WHAT YOU WILL DO —
1 – In the Hargreaves tenancy judgment, which judge delivered the decision?
2 – Proceed with the Hargreaves tenancy judgment from its final line onward.

SELECTED EXTRACT —
:::::

Hargreaves v The South Australian Housing Trust
[2012] SADC 166
•4 December 2012
DISTRICT COURT OF SOUTH AUSTRALIA
(Civil: Appeal Under Residential Tenancies Act 1995)
HARGREAVES v THE SOUTH AUSTRALIAN HOUSING TRUST
[2012] SADC 166
Judgment of His Honour Judge Cuthbertson
4 December 2012
LANDLORD AND TENANT - RESIDENTIAL TENANCIES LEGISLATION
Eviction from premises - appeal against decision of Tribunal - failure to adjourn proceedings - finding that tenant had used premises for illegal purpose.
Appeal against order of Tribunal evicting tenant from premises where illicit drug precursors were located.
Tenant evicted after location of illicit drugs, precursors and equipment.
Failure to adjourn eviction proceedings pending outcome of criminal proceedings for Manufacture of a Controlled Drug, Possession of Prescribed Equipment and Possession of a Prescribed Drug - whether in circumstances where manufacture of illicit drugs has been held to take place in premises that constituted use of premises for an illegal purpose contrary to s 90(1)(a) of the Residential Tenancies Act 1995.
HELD: In absence of an application to adjourn, the Tribunal decision in proceeding to hear the application was correct. Finding that the premises had been used for an illegal purpose upheld.

:::::

Stored data entries
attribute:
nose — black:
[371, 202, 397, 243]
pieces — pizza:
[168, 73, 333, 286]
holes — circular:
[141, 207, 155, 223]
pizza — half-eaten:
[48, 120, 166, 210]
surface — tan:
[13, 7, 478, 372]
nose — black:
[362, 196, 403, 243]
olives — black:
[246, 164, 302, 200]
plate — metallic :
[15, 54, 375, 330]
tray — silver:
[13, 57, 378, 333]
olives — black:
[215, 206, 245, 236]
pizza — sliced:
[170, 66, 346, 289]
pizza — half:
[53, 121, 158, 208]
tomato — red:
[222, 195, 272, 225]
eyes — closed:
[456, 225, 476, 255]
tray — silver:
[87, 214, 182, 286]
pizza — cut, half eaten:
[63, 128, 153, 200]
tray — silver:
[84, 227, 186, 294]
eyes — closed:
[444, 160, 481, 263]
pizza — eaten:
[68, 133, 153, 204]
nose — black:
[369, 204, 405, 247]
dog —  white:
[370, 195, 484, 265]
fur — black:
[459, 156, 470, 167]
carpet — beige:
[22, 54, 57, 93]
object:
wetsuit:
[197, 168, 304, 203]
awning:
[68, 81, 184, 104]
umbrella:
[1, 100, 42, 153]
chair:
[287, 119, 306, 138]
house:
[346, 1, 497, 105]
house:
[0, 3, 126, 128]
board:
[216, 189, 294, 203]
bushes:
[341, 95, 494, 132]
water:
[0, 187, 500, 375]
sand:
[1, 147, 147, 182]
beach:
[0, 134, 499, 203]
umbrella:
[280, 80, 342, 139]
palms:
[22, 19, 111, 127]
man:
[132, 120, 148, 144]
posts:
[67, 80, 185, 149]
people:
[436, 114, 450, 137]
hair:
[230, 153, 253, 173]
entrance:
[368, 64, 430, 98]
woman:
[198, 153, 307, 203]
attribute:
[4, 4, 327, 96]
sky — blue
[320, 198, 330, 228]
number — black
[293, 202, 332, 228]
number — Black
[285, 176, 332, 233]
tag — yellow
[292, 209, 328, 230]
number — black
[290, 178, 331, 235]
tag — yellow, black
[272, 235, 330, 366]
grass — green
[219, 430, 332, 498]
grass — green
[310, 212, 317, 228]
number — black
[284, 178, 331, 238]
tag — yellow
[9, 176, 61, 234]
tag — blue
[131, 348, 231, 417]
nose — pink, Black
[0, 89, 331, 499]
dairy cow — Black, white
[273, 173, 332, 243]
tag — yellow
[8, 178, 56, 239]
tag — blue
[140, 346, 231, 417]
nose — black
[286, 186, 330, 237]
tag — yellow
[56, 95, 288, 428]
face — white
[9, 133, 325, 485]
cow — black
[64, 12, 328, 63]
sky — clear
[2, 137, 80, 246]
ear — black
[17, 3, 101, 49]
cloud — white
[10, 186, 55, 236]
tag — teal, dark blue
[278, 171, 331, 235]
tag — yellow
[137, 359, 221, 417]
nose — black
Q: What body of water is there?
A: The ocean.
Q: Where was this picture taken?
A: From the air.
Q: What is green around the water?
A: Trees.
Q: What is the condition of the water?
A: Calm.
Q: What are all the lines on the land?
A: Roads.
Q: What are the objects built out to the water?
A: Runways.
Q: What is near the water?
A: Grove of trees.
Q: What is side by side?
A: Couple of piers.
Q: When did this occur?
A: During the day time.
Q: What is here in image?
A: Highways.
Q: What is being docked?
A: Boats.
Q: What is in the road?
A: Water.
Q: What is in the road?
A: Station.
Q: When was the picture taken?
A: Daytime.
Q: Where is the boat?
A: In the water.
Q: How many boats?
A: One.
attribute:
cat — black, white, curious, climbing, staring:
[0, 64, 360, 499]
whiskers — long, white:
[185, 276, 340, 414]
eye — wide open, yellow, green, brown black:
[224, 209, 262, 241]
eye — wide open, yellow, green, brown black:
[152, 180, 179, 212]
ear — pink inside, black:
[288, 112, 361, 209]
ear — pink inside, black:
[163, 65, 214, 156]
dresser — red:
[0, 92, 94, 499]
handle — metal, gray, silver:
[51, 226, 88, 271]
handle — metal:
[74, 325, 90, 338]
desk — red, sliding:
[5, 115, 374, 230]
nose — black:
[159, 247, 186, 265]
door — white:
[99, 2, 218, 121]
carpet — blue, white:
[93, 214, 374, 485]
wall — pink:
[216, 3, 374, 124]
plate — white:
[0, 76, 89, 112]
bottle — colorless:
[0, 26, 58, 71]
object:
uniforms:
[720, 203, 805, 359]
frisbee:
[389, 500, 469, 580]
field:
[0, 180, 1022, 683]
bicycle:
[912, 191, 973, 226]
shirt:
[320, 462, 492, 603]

:::::

RESPONSES PER TASK —
1 – His Honour Judge Cuthbertson.

2 –
Appeal dismissed.
Residential Tenancies Act 1995 s 90, referred to.
Timms v South Australian Housing Trust (2003) 226 LSJS 42; R v Palombe (1989) 52 SASR 526, considered.
HARGREAVES v THE SOUTH AUSTRALIAN HOUSING TRUST
[2012] SADC 166Introduction
This is an appeal pursuant to s.41 of the Residential Tenancies Act 1995 in relation to a decision of the Residential Tenancies Tribunal made on 25 May 2012 to evict the appellant from premises located at 33 Grosvenor Place, Wynn Vale.
The grounds of the original application of the landlord to evict were as follows:-
On 29 February 2012, SAPOL attended the property at 33 Grosvenor Place, Wynn Vale, and located a clandestine drug laboratory within the house. SAPOL arrested the tenant, Wayne Hargreaves, and he has been charged with Manufacture of a Controlled Drug, Possession of Prescribed Equipment and Possession of a Prescribed Drug. Mr Hargreaves has been bailed to a property at 2 Jenkin Court, Mallala. SAPOL have declared the property to be a dangerous area, due to the chemicals used in the clandestine laboratory. Chemicals and glassware were removed from the premises by SAPOL on 29 February 2012. Due to the seriousness and known risks associated with drug manufacture, Housing SA now has no other option than to seek to have the tenancy terminated.
By Notice of Appeal dated 14 June 2012 the appellant appeals the orders of the Residential Tenancies Tribunal made on 25 May 2012. Whilst a number of grounds were initially asserted the argument finally proceeded on only two grounds.
The grounds upon which the proceedings ultimately were argued were as follows:
1.That the Tribunal should have adjourned the application until after criminal proceedings in relation to the same incident were resolved.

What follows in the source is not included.